** Job item **
Can you retype every line of the data below, character for character, with nothing changed, added, or left out?
▬▬▬▬▬▬▬▬▬▬
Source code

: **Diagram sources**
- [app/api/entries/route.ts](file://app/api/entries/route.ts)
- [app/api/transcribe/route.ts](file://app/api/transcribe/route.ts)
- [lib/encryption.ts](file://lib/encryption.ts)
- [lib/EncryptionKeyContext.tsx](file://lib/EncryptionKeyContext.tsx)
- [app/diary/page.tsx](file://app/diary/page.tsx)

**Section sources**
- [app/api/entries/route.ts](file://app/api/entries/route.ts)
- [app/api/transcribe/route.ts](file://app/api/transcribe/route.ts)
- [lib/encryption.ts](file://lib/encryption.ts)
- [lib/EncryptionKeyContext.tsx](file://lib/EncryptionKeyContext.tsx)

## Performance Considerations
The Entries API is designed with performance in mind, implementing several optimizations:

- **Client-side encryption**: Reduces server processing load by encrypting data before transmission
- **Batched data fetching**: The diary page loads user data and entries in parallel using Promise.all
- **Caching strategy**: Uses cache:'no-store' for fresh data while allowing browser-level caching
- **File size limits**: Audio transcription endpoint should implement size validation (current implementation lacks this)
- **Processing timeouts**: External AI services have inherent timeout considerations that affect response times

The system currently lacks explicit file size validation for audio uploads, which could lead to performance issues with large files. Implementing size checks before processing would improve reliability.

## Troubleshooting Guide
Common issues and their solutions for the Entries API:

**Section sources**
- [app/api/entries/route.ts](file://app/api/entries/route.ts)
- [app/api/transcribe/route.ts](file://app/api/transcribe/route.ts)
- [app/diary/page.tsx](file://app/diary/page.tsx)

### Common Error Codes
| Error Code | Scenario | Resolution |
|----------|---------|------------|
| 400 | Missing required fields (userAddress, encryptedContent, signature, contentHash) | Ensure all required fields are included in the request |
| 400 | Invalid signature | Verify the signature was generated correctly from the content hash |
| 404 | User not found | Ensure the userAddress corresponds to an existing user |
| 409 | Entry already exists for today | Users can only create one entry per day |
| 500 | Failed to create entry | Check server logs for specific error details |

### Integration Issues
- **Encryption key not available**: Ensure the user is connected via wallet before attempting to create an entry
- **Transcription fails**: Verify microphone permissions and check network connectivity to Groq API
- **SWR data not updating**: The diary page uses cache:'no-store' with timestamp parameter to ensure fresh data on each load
▬▬▬▬▬▬▬▬▬▬
** Solution to this task **
Source code

: **Diagram sources**
- [app/api/entries/route.ts](file://app/api/entries/route.ts)
- [app/api/transcribe/route.ts](file://app/api/transcribe/route.ts)
- [lib/encryption.ts](file://lib/encryption.ts)
- [lib/EncryptionKeyContext.tsx](file://lib/EncryptionKeyContext.tsx)
- [app/diary/page.tsx](file://app/diary/page.tsx)

**Section sources**
- [app/api/entries/route.ts](file://app/api/entries/route.ts)
- [app/api/transcribe/route.ts](file://app/api/transcribe/route.ts)
- [lib/encryption.ts](file://lib/encryption.ts)
- [lib/EncryptionKeyContext.tsx](file://lib/EncryptionKeyContext.tsx)

## Performance Considerations
The Entries API is designed with performance in mind, implementing several optimizations:

- **Client-side encryption**: Reduces server processing load by encrypting data before transmission
- **Batched data fetching**: The diary page loads user data and entries in parallel using Promise.all
- **Caching strategy**: Uses cache:'no-store' for fresh data while allowing browser-level caching
- **File size limits**: Audio transcription endpoint should implement size validation (current implementation lacks this)
- **Processing timeouts**: External AI services have inherent timeout considerations that affect response times

The system currently lacks explicit file size validation for audio uploads, which could lead to performance issues with large files. Implementing size checks before processing would improve reliability.

## Troubleshooting Guide
Common issues and their solutions for the Entries API:

**Section sources**
- [app/api/entries/route.ts](file://app/api/entries/route.ts)
- [app/api/transcribe/route.ts](file://app/api/transcribe/route.ts)
- [app/diary/page.tsx](file://app/diary/page.tsx)

### Common Error Codes
| Error Code | Scenario | Resolution |
|----------|---------|------------|
| 400 | Missing required fields (userAddress, encryptedContent, signature, contentHash) | Ensure all required fields are included in the request |
| 400 | Invalid signature | Verify the signature was generated correctly from the content hash |
| 404 | User not found | Ensure the userAddress corresponds to an existing user |
| 409 | Entry already exists for today | Users can only create one entry per day |
| 500 | Failed to create entry | Check server logs for specific error details |

### Integration Issues
- **Encryption key not available**: Ensure the user is connected via wallet before attempting to create an entry
- **Transcription fails**: Verify microphone permissions and check network connectivity to Groq API
- **SWR data not updating**: The diary page uses cache:'no-store' with timestamp parameter to ensure fresh data on each load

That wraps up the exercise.